Tommy wasn’t in the same spot.

My stomach dropped, as it had a hundred times before when I’d momentarily lost sight of him. He moved like his feet were on wheels. But he was never too far away.

I raked my gaze along the snaking paths of the canals.

He wasn’t
anywhere
.

Jumping to my feet, I padded around the edges of the water park, searching. Having no idea which direction to head in, I looked for clues as to what had caused him to wander off. It’d have to be something pretty damned compelling to tear him away from the water. Some other kid’s toy? A puppy?

“Tommy,” I called.

There must have been a worried edge to my voice—one of the T-shirted mothers looked my way with sympathetic eyes.

“Tommy! Daddy’s got your ice-cream!” If he was accidentally-on-purpose ignoring me, that would make him come running.

But Tommy didn’t produce himself. How could he be so far away that he was out of earshot? I only looked away from him for a moment. Didn’t I?
Didn’t I?

I calmed myself. He must be absorbed in something. That’s all. Too busy in his own little world. But a wave of panic careened into my island of calm.

Tommy! Tommy! Tommy!

I was running now, calling out frantically.

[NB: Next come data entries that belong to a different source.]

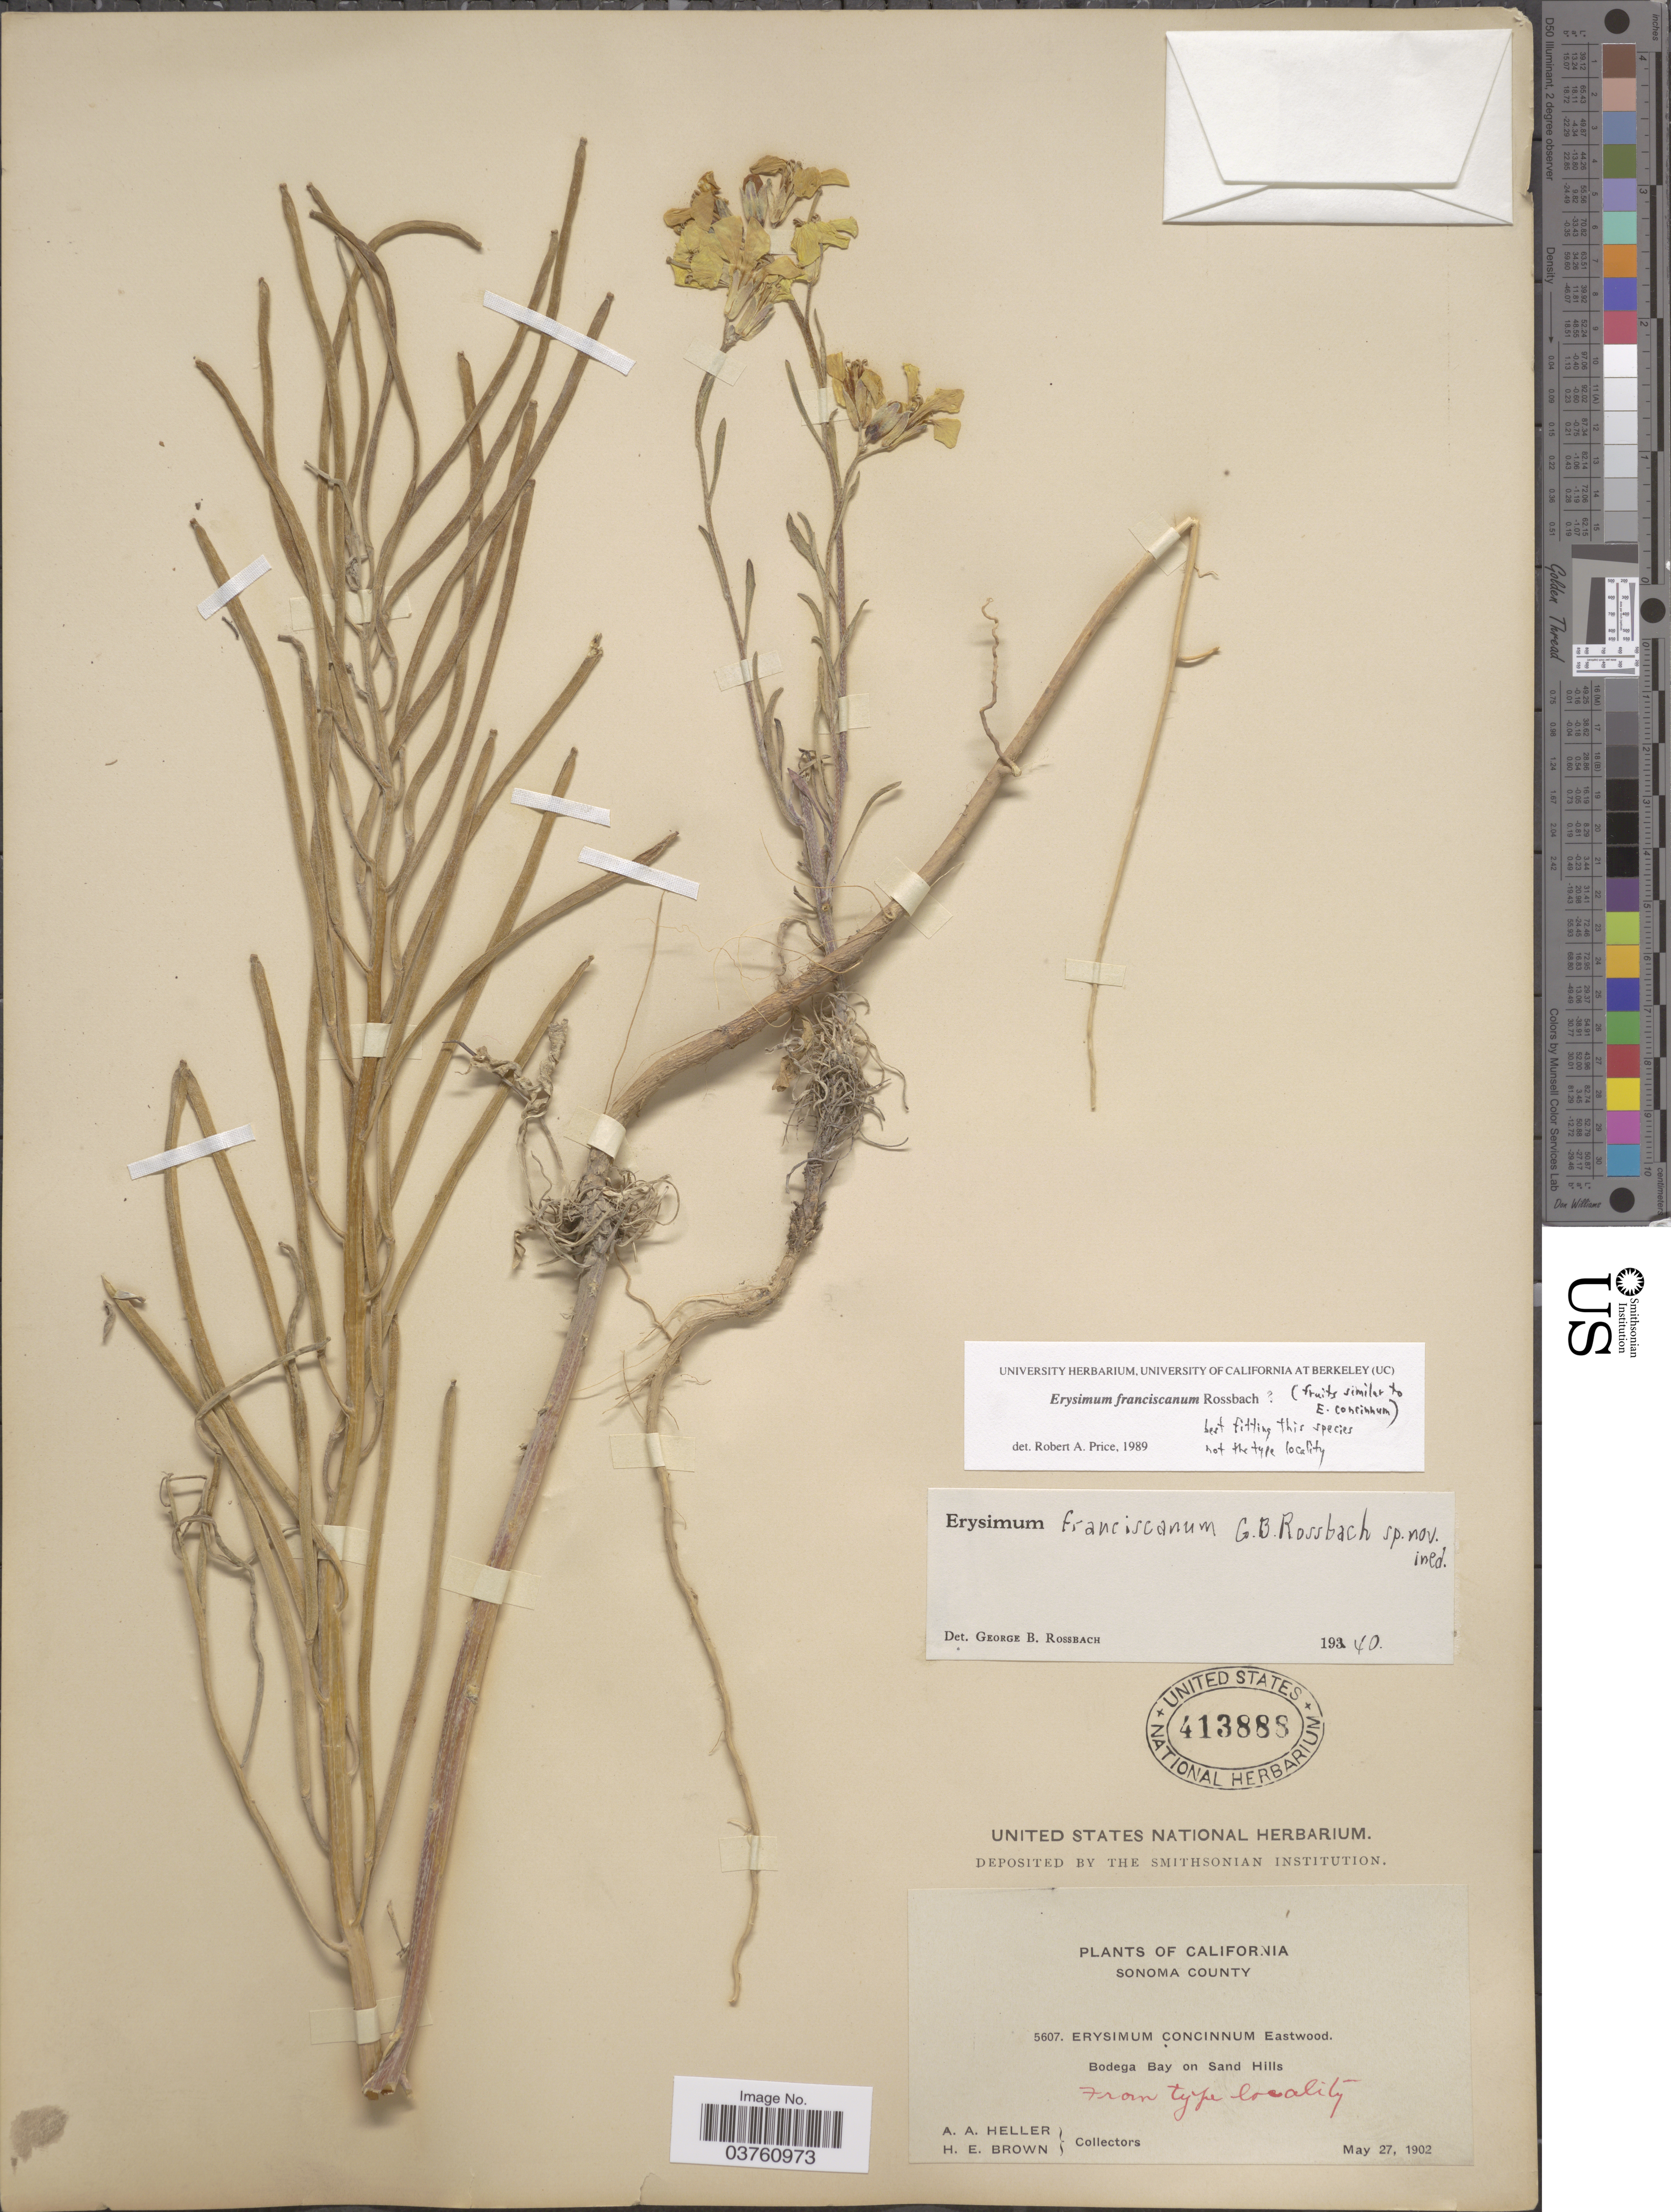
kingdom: Plantae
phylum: Tracheophyta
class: Magnoliopsida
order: Brassicales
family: Brassicaceae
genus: Erysimum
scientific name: Erysimum franciscanum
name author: Rossbach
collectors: A. A. Heller & H. E. Brown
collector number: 5607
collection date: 1902-05-27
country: United States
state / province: California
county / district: Sonoma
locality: Sonoma County. Bodega Bay on Sand Hills.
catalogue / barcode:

No longer caring about looking like a crazy woman who couldn’t keep watch over one small boy while other women were happily herding tribes of kids about.

A pale, red-haired woman with a baby on her hip touched my arm—one of the T-shirt women. “I’ll help you look. He’s about two, right? What’s he wearing?”

“He was wearing blue,” I said, both relieved and shocked. The fact that someone was worried enough to offer help meant that things had gone a step further. Tommy was lost.

“All blue? A hat?”

I nodded. “Blue shorts and T-shirt. Yes, a hat.”
Which hat?
The one I’d bought from a fair last month. “It’s blue as well. With a giraffe on the front.”

“What’s his name?”

“Tommy. It’s Tommy.”

She hurried across to the T-shirt brigade, most of them with young children and babies. “We’ll see if we can spot him,” she called back. Three sets of pram-wielding persons moved off in different directions.

My heart sank. There were hundreds of little boys here that looked just like Tommy, unless you were close enough and low enough to look under his hat. How were strangers going to find him when I couldn’t spot him myself?

A thought jumped into my mind, and I grabbed hold of it. Maybe Tommy tried to follow his father. Yes, that was the only explanation.

I headed towards the cafés. Luke was ambling back to the water park, laden with ice-cream and drinks.
Without Tommy.

Luke stiffened like a pole at the sight of my anxious face and the sight of people moving about in unexpected patterns behind me, gently calling Tommy’s name. It was instantly clear what the problem was.

“Where’s Tommy?” he asked reflexively.

“Luke! Tommy just wandered off!” Everything was okay now. Luke would find Tommy.

“What do you mean he just wandered off?” He stared down at his cardboard tray of ice-cream for a moment, as though he didn’t know what to do with it. “Where was the last place you saw him?”